Dataset content START

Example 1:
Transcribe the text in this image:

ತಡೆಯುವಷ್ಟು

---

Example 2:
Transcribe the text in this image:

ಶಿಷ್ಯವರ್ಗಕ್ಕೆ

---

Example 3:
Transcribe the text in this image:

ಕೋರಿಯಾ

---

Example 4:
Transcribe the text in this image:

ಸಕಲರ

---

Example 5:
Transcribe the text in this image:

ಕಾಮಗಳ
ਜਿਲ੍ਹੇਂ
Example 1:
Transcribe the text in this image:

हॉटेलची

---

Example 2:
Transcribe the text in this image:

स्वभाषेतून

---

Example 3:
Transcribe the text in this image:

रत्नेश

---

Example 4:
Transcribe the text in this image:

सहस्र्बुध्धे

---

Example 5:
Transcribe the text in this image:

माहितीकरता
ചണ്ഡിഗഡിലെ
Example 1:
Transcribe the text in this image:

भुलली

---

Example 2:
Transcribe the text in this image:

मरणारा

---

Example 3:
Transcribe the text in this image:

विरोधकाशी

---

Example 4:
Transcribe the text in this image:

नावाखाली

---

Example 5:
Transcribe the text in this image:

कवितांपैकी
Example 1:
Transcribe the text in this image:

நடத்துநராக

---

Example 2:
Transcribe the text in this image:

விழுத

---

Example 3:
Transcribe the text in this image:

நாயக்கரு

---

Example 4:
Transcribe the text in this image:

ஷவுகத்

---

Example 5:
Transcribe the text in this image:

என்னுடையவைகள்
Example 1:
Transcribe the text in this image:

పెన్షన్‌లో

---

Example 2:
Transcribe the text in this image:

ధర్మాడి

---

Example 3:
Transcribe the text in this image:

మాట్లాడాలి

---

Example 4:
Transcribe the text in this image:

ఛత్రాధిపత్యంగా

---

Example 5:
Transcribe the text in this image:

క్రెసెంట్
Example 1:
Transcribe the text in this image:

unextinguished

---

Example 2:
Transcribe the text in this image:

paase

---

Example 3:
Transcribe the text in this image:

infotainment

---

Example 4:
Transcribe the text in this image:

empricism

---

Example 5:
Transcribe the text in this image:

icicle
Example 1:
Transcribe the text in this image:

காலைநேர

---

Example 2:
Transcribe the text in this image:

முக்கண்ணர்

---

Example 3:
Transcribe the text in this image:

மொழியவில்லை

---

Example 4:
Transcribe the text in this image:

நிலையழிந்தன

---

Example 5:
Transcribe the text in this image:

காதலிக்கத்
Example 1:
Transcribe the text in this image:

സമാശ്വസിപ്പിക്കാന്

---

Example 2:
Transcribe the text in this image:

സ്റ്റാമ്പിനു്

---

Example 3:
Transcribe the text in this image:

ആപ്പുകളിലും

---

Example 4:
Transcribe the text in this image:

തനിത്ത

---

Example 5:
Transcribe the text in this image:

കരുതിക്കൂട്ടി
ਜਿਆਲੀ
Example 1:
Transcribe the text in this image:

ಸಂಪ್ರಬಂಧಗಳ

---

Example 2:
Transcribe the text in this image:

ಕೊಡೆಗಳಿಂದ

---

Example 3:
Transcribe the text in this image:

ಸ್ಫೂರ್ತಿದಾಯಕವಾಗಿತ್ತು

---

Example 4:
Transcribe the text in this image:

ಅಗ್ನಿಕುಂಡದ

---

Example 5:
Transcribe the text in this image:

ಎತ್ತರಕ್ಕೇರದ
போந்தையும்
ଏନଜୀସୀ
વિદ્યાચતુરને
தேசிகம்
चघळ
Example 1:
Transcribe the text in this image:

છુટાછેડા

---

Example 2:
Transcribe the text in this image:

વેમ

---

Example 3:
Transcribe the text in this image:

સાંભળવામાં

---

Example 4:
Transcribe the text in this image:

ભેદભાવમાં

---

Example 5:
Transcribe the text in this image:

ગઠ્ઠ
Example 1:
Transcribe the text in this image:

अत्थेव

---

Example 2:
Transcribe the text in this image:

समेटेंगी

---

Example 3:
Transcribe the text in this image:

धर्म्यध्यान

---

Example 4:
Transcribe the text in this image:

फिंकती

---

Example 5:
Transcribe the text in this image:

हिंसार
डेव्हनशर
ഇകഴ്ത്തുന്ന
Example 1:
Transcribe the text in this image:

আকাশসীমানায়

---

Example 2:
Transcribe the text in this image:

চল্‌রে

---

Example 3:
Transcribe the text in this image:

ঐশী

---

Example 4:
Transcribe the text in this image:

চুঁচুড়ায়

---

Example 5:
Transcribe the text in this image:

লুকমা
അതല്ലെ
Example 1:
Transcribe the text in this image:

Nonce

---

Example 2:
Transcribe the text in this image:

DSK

Dataset content END

Reproduce the complete data exactly as presented above.

Example 1:
Transcribe the text in this image:

ತಡೆಯುವಷ್ಟು

---

Example 2:
Transcribe the text in this image:

ಶಿಷ್ಯವರ್ಗಕ್ಕೆ

---

Example 3:
Transcribe the text in this image:

ಕೋರಿಯಾ

---

Example 4:
Transcribe the text in this image:

ಸಕಲರ

---

Example 5:
Transcribe the text in this image:

ಕಾಮಗಳ
ਜਿਲ੍ਹੇਂ
Example 1:
Transcribe the text in this image:

हॉटेलची

---

Example 2:
Transcribe the text in this image:

स्वभाषेतून

---

Example 3:
Transcribe the text in this image:

रत्नेश

---

Example 4:
Transcribe the text in this image:

सहस्र्बुध्धे

---

Example 5:
Transcribe the text in this image:

माहितीकरता
ചണ്ഡിഗഡിലെ
Example 1:
Transcribe the text in this image:

भुलली

---

Example 2:
Transcribe the text in this image:

मरणारा

---

Example 3:
Transcribe the text in this image:

विरोधकाशी

---

Example 4:
Transcribe the text in this image:

नावाखाली

---

Example 5:
Transcribe the text in this image:

कवितांपैकी
Example 1:
Transcribe the text in this image:

நடத்துநராக

---

Example 2:
Transcribe the text in this image:

விழுத

---

Example 3:
Transcribe the text in this image:

நாயக்கரு

---

Example 4:
Transcribe the text in this image:

ஷவுகத்

---

Example 5:
Transcribe the text in this image:

என்னுடையவைகள்
Example 1:
Transcribe the text in this image:

పెన్షన్‌లో

---

Example 2:
Transcribe the text in this image:

ధర్మాడి

---

Example 3:
Transcribe the text in this image:

మాట్లాడాలి

---

Example 4:
Transcribe the text in this image:

ఛత్రాధిపత్యంగా

---

Example 5:
Transcribe the text in this image:

క్రెసెంట్
Example 1:
Transcribe the text in this image:

unextinguished

---

Example 2:
Transcribe the text in this image:

paase

---

Example 3:
Transcribe the text in this image:

infotainment

---

Example 4:
Transcribe the text in this image:

empricism

---

Example 5:
Transcribe the text in this image:

icicle
Example 1:
Transcribe the text in this image:

காலைநேர

---

Example 2:
Transcribe the text in this image:

முக்கண்ணர்

---

Example 3:
Transcribe the text in this image:

மொழியவில்லை

---

Example 4:
Transcribe the text in this image:

நிலையழிந்தன

---

Example 5:
Transcribe the text in this image:

காதலிக்கத்
Example 1:
Transcribe the text in this image:

സമാശ്വസിപ്പിക്കാന്

---

Example 2:
Transcribe the text in this image:

സ്റ്റാമ്പിനു്

---

Example 3:
Transcribe the text in this image:

ആപ്പുകളിലും

---

Example 4:
Transcribe the text in this image:

തനിത്ത

---

Example 5:
Transcribe the text in this image:

കരുതിക്കൂട്ടി
ਜਿਆਲੀ
Example 1:
Transcribe the text in this image:

ಸಂಪ್ರಬಂಧಗಳ

---

Example 2:
Transcribe the text in this image:

ಕೊಡೆಗಳಿಂದ

---

Example 3:
Transcribe the text in this image:

ಸ್ಫೂರ್ತಿದಾಯಕವಾಗಿತ್ತು

---

Example 4:
Transcribe the text in this image:

ಅಗ್ನಿಕುಂಡದ

---

Example 5:
Transcribe the text in this image:

ಎತ್ತರಕ್ಕೇರದ
போந்தையும்
ଏନଜୀସୀ
વિદ્યાચતુરને
தேசிகம்
चघळ
Example 1:
Transcribe the text in this image:

છુટાછેડા

---

Example 2:
Transcribe the text in this image:

વેમ

---

Example 3:
Transcribe the text in this image:

સાંભળવામાં

---

Example 4:
Transcribe the text in this image:

ભેદભાવમાં

---

Example 5:
Transcribe the text in this image:

ગઠ્ઠ
Example 1:
Transcribe the text in this image:

अत्थेव

---

Example 2:
Transcribe the text in this image:

समेटेंगी

---

Example 3:
Transcribe the text in this image:

धर्म्यध्यान

---

Example 4:
Transcribe the text in this image:

फिंकती

---

Example 5:
Transcribe the text in this image:

हिंसार
डेव्हनशर
ഇകഴ്ത്തുന്ന
Example 1:
Transcribe the text in this image:

আকাশসীমানায়

---

Example 2:
Transcribe the text in this image:

চল্‌রে

---

Example 3:
Transcribe the text in this image:

ঐশী

---

Example 4:
Transcribe the text in this image:

চুঁচুড়ায়

---

Example 5:
Transcribe the text in this image:

লুকমা
അതല്ലെ
Example 1:
Transcribe the text in this image:

Nonce

---

Example 2:
Transcribe the text in this image:

DSK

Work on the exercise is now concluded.